▶ Text passage
•••••

The Company has never declared or paid cash dividends on its capital stock and
does not anticipate paying any cash dividends in the foreseeable future. The
Company currently intends to retain future earnings for the development of its
business.

                                       70
<PAGE>   71

ITEM 9.CHANGES IN AND DISAGREEMENTS WITH ACCOUNTANTS ON ACCOUNTING AND FINANCIAL
       DISCLOSURE.

     On March 31, 1998, the Company informed Deloitte & Touche LLP ("Deloitte"),
its former independent accountants, that effective immediately they had been
dismissed as the Company's principal independent accountants. During the
Company's fiscal year ended December 31, 1996 and through March 31, 1998, there
were no disagreements with Deloitte on any matter of accounting principles or
practices, financial statement disclosure, or auditing scope or procedure which,
if not resolved to Deloitte's satisfaction, would have caused them to make
reference to the subject matter of such disagreement in connection with their
Report on the financial statement for such periods, except as follows: in
connection with the audit of the Company's financial statements for the year
ended December 31, 1997, there was a disagreement between Deloitte and the
Company regarding the appropriate period in which to recognize the gain on the
sale of stock of an investee. Deloitte believed that recognition of such gain
should be deferred until the period in which the exchange actually occurred
(first quarter of 1998) while the Company initially believed that recognition of
such gain was appropriate in the period the irrevocable contract was signed
(fourth quarter of 1997). Recognition of the gain was deferred as proposed by
Deloitte. On January 21, 1998, Deloitte discussed this disagreement with the
Audit Committee of the Company. The Company has authorized Deloitte to respond
fully to the inquiries of the successor accountant concerning the subject matter
of such disagreement.

     Deloitte's Report dated January 23, 1998 on the Company's financial
statements for the year ended December 31, 1997 did not contain an adverse
opinion or a disclaimer of opinion, and such Report was not qualified or
modified as to uncertainty, audit scope or accounting principles.

     The decision to dismiss Deloitte was recommended by the Company's Audit
Committee and approved by its Board of Directors.

     On April 13, 1998, the Company engaged the firm of Ernst & Young LLP as
accountants to audit the Company's financial statements commencing with its 1998
fiscal year.

     The Company did not, during its fiscal year ended December 31, 1997 and
through April 13, 1998 consult with or receive any written or oral advice from
Ernst & Young LLP regarding (i) any matter, including the application of
accounting principles to a specified transaction or the type of audit opinion
that might be rendered on the Company's financial statements, which advice was
an important factor considered by the Company in reaching a decision as to such
accounting, auditing or financial reporting issue or (ii) any disagreement with
Deloitte, its former accountants, or any reportable event.

     During the Company's fiscal years ended December 31, 1997, 1998 and 1999
there have been no reportable events.

•••••

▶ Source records
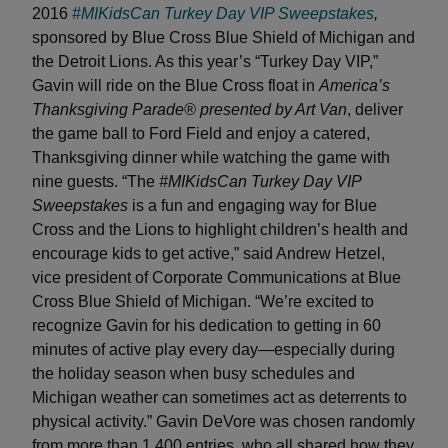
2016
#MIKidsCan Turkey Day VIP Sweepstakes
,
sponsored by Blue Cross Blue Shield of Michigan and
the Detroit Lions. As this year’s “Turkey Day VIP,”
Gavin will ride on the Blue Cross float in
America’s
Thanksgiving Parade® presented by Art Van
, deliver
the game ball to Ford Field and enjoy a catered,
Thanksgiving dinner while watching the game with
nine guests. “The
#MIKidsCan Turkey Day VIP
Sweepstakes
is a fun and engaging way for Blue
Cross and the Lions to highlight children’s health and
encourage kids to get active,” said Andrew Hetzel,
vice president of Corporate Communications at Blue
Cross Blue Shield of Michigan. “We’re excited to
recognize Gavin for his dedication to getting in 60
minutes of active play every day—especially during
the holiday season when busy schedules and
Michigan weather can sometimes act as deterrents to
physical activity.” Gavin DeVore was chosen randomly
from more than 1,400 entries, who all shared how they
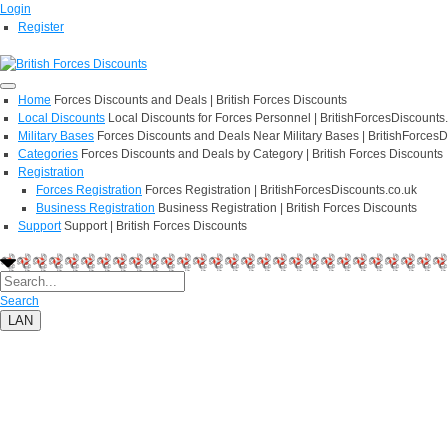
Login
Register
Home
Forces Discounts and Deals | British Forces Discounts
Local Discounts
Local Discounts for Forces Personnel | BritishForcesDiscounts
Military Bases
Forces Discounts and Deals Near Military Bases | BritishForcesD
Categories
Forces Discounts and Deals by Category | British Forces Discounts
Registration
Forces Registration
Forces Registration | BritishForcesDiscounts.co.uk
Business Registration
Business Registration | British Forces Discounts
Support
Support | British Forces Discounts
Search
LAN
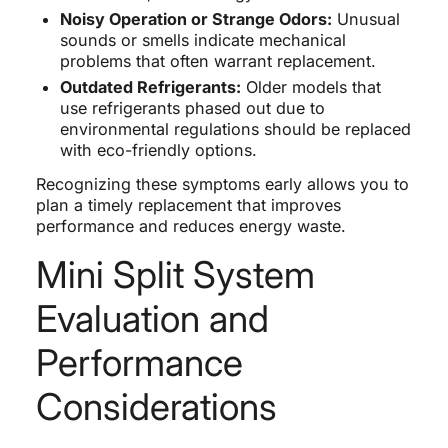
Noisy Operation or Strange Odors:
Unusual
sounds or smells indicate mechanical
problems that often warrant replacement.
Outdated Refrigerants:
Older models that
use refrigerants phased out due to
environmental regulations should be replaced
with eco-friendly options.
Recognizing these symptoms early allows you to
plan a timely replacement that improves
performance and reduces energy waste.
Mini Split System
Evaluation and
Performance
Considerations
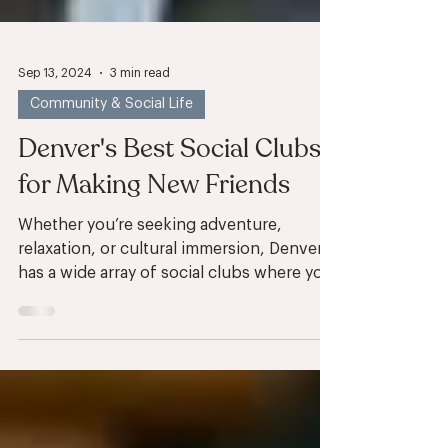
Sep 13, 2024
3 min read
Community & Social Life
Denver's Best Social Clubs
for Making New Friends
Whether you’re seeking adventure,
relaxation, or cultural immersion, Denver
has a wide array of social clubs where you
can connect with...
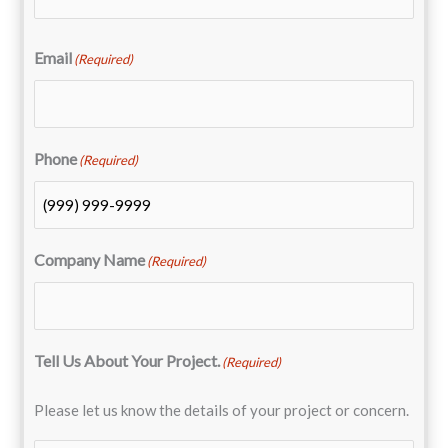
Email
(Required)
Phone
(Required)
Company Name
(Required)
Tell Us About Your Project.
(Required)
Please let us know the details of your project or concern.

•••••

▶ Work to complete
1) Edit the source entries starting at the line that contains "Sep 13, 2024" and ending at the last line of the entries, replacing "Required" with "Optional" and leaving everything else unchanged. Omit the pictures from your answer.
2) Resume the filing excerpt on the company's change of independent accountants from the point where it stops.

▶ Your responses
1)
Sep 13, 2024
3 min read
Community & Social Life
Denver's Best Social Clubs
for Making New Friends
Whether you’re seeking adventure,
relaxation, or cultural immersion, Denver
has a wide array of social clubs where you
can connect with...
Email
(Optional)
Phone
(Optional)
Company Name
(Optional)
Tell Us About Your Project.
(Optional)
Please let us know the details of your project or concern.

2)
                                    PART III

     Certain information required by Part III is incorporated by reference from
the Company's definitive Proxy Statement to be filed with the Securities and
Exchange Commission in connection with the solicitation of proxies for the
Company's 2000 Annual Meeting of Stockholders (the "Proxy Statement").

ITEM 10. DIRECTORS AND EXECUTIVE OFFICERS OF THE REGISTRANT.

     The information required by this section is incorporated by reference from
the information in the section entitled "Proposal 1 -- Election of Directors" in
the Proxy Statement. The required information concerning executive officers of
the Company is contained in the section entitled "Executive Officers of the
Registrant" in Part I of this Form 10-K.

     Item 405 of Regulation S-K calls for disclosure of any known late filing or
failure by an insider to file a report required by Section 16 of the Exchange
Act. This disclosure is contained in the section entitled "Section 16(a)
Beneficial Ownership Reporting Compliance" in the Proxy Statement and is
incorporated herein by reference.

                                       71
<PAGE>   72

ITEM 11. EXECUTIVE COMPENSATION.

     The information required by this section is incorporated by reference from
the information in the sections entitled "Proposal 1 -- Election of
Directors -- Directors' Compensation", "Executive Compensation" and "Stock Price
Performance Graph" in the Proxy Statement.

ITEM 12. SECURITY OWNERSHIP OF CERTAIN BENEFICIAL OWNERS AND MANAGEMENT.

     The information required by this section is incorporated by reference from
the information in the section entitled "Proposal 1 -- Election of
Directors -- Security Ownership of Certain Beneficial Owners and Management" in
the Proxy Statement.

ITEM 13. CERTAIN RELATIONSHIPS AND RELATED TRANSACTIONS.

     Not applicable.

                                    PART IV

ITEM 14. EXHIBITS, FINANCIAL STATEMENT SCHEDULES AND REPORTS ON FORM 8-K.

     (a) The following documents are filed as a part of this Form 10-K:

          (1) FINANCIAL STATEMENTS:

          Reference is made to the Index to Consolidated Financial Statements of
     S3 Incorporated under Item 8 in Part II of this Form 10-K.

          (2) FINANCIAL STATEMENT SCHEDULES:

          The following financial statement schedule of S3 Incorporated for the
     years ended December 31, 1999, 1998 and 1997 is filed as part of this
     Report and should be read in conjunction with the Consolidated Financial
     Statements of S3 Incorporated.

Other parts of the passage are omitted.